Michael McIntyre: Showtime
Live Review
O2 Arena

Michael McIntyre: Showtime

The material is moulded by state-of-the-art robotics; precision engineering ensuring that nothing is out of place. It’s the video introduction to Michael McIntyre’s new arena tour, a fantasy montage showing his sharp suit being clamped into place by cybernetic technology, but the metaphor for his perfectly-honed stand-up is irresistible.

The intricate care that lies behind the routines he delivers with his familiar super-confident breeziness make for an almost bulletproof show. McIntyre may have his detractors for his lack of edge – just about every wet-behind-the-ears new act with ten minutes’ stage time under their belt seems to have a snide word for him – but Showtime has, unquestionably, some of the funniest routines you’ll hear this year.

Yet erring on the side of safety means there are also a good chunk of observations and ideas which don’t seem particularly fresh, so holding him back from achieving a beginning-to-end brilliance, despite the virtuosity of his finest material.

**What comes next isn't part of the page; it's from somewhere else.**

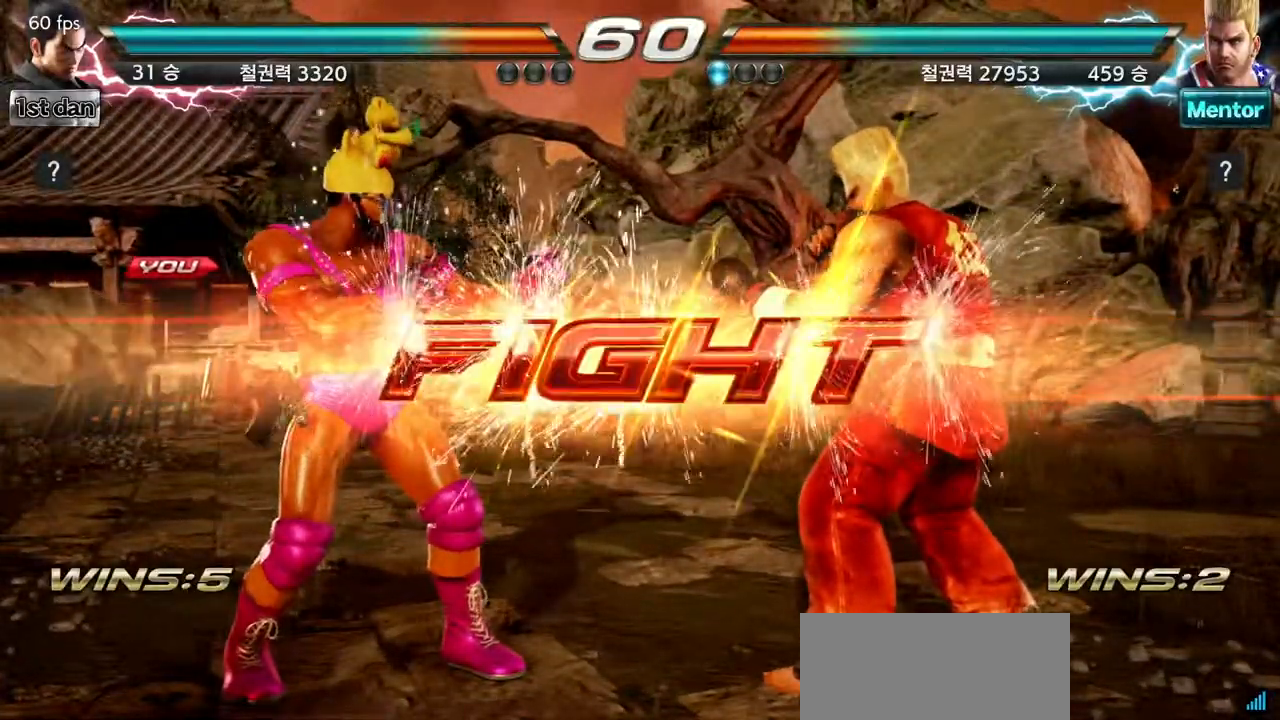
{"buttons": [], "left_stick": "center", "events": [[334, "SQUARE", "down"], [484, "SQUARE", "up"]]}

For instance, he starts with the Olympics, which provide the opportunity to repeatedly use a triumphant ‘Team GB!’ cry as a feelgood oratorial device as well as provoking workaday comments dressage being for ‘gay horses’. And on the Jubilee, thoughts about the octogenarian Queen being forced to stand in the rain for the river pageant, or Prince Philip feigning an illness to get our of any more ‘celebrations’ seemed common at the time, let alone months later.

It’s not the observations that gets the laughs, but McIntyre acting out the moves, whether it be Grace Jones’s hula-hooping or those camp horses. The Games, especially, gives him free rein to scarper around the stage like an excited child, even though his trademark skipping seems to be largely curtailed in this show. Perhaps it was the source of just one too many jibes at his expense…

For a man known for his quotidian material, there’s a touch more surrealism than normal too. The Queen indulging in unlikely activities is no great jump, but his routine about names with alternative spellings – like Steven or Stephen – becomes a symphony of odd noises, made hilarious though repetition and slight variation.

It’s a technique he uses to devastating effect several times in the show, and never more in the superlative closing segment about a trip to the dentist gone wrong. This brilliant routine is worth the ticket price alone, with its graphic, often slapstick, imagery. With his mouth numbed by anaesthetic he can’t make himself understood in a nightmarish series of health indignities he can’t fully grasp. It’s almost Carry On Kafka.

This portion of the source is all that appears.